__DATASET EXTRACT__
┄┄┄┄┄┄┄┄┄┄┄┄┄┄┄┄┄┄┄┄

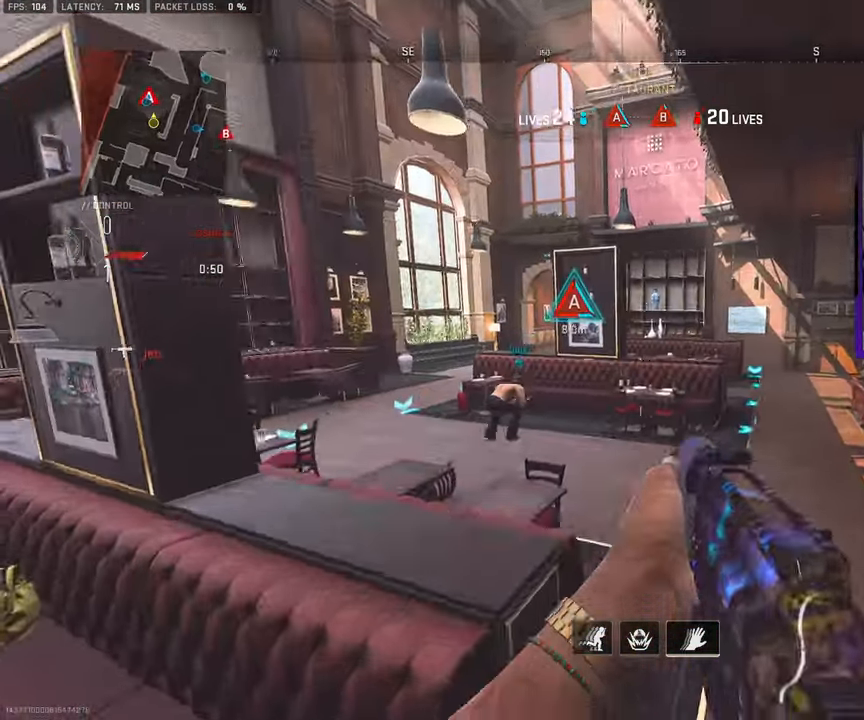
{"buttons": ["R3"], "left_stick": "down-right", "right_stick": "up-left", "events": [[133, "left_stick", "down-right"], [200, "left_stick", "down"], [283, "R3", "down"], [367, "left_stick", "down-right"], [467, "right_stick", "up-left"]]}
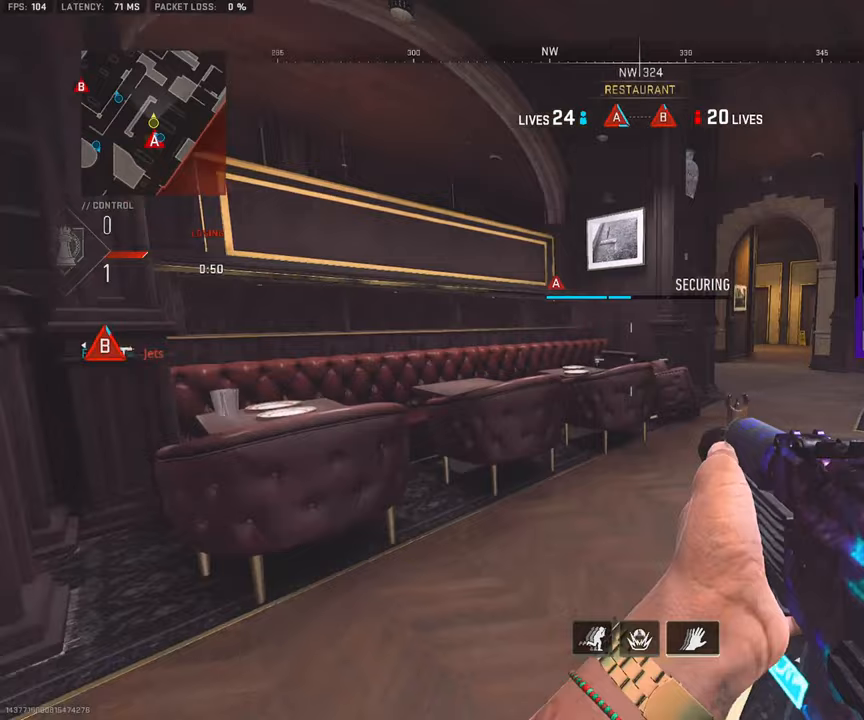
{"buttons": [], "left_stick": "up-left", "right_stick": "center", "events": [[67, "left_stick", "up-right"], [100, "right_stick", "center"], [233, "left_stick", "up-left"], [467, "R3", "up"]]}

┄┄┄┄┄┄┄┄┄┄┄┄┄┄┄┄┄┄┄┄

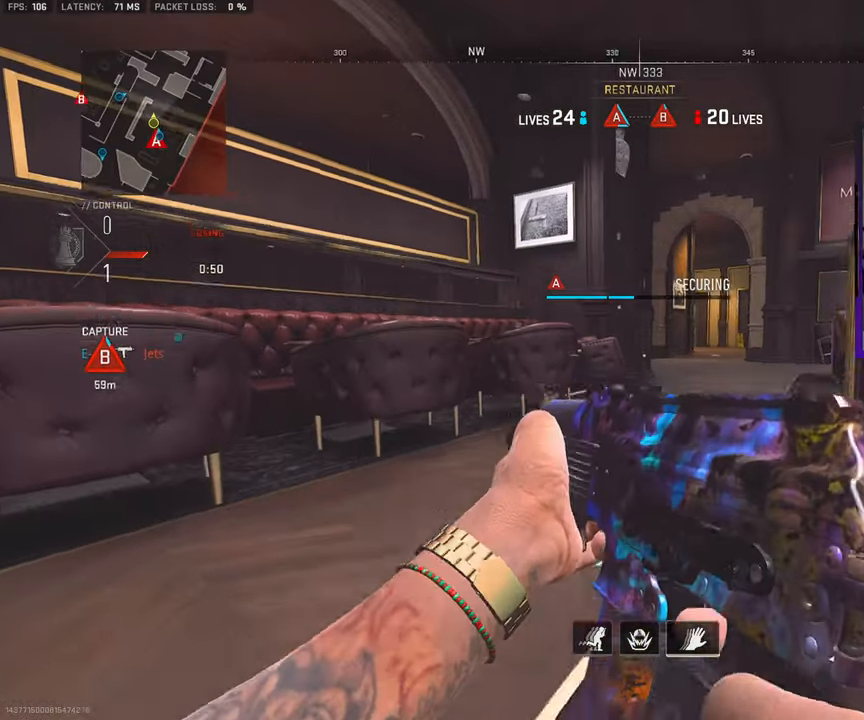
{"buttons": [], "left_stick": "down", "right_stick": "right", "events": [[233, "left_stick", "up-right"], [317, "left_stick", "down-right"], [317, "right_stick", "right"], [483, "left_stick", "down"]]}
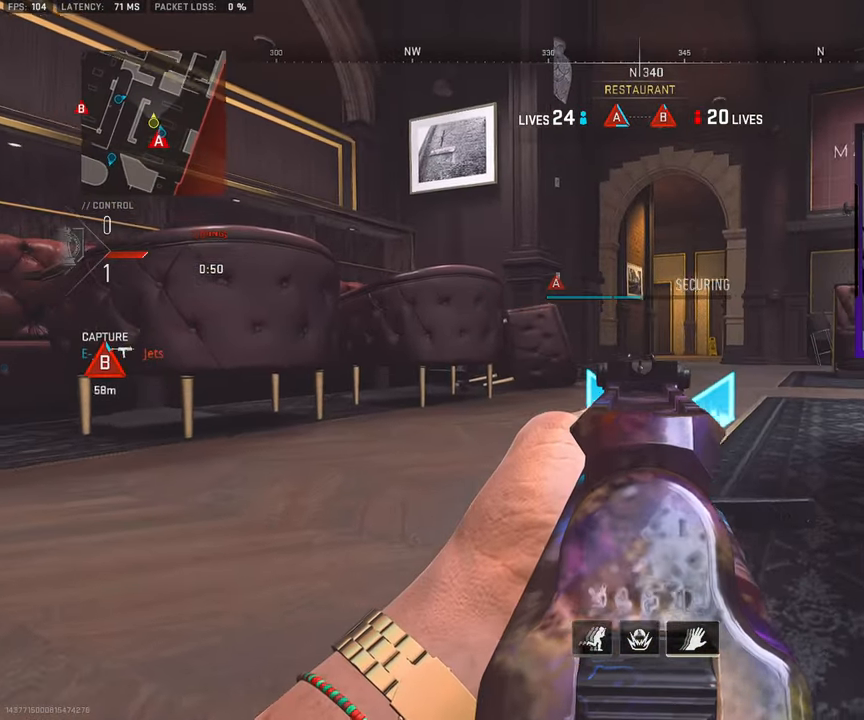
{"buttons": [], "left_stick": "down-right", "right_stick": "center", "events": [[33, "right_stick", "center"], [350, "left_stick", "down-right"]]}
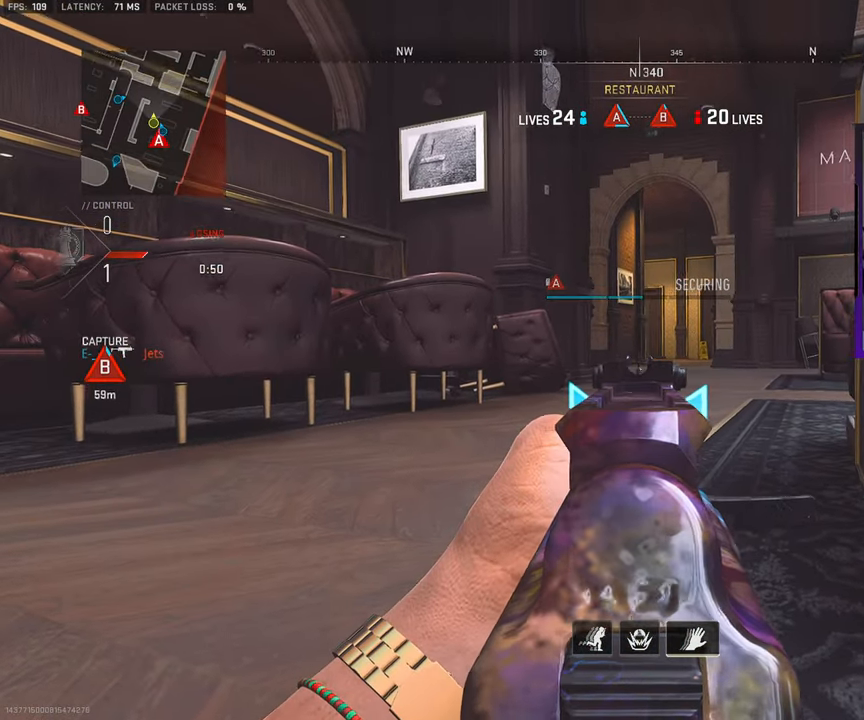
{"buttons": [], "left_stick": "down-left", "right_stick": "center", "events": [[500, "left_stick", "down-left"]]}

┄┄┄┄┄┄┄┄┄┄┄┄┄┄┄┄┄┄┄┄

__TASK GOAL__
Among the records above, find the lines that contain "center" and copy every one.

__ANSWER BELOW__
{"buttons": [], "left_stick": "up-left", "right_stick": "center", "events": [[67, "left_stick", "up-right"], [100, "right_stick", "center"], [233, "left_stick", "up-left"], [467, "R3", "up"]]}
{"buttons": [], "left_stick": "down-right", "right_stick": "center", "events": [[33, "right_stick", "center"], [350, "left_stick", "down-right"]]}
{"buttons": [], "left_stick": "down-left", "right_stick": "center", "events": [[500, "left_stick", "down-left"]]}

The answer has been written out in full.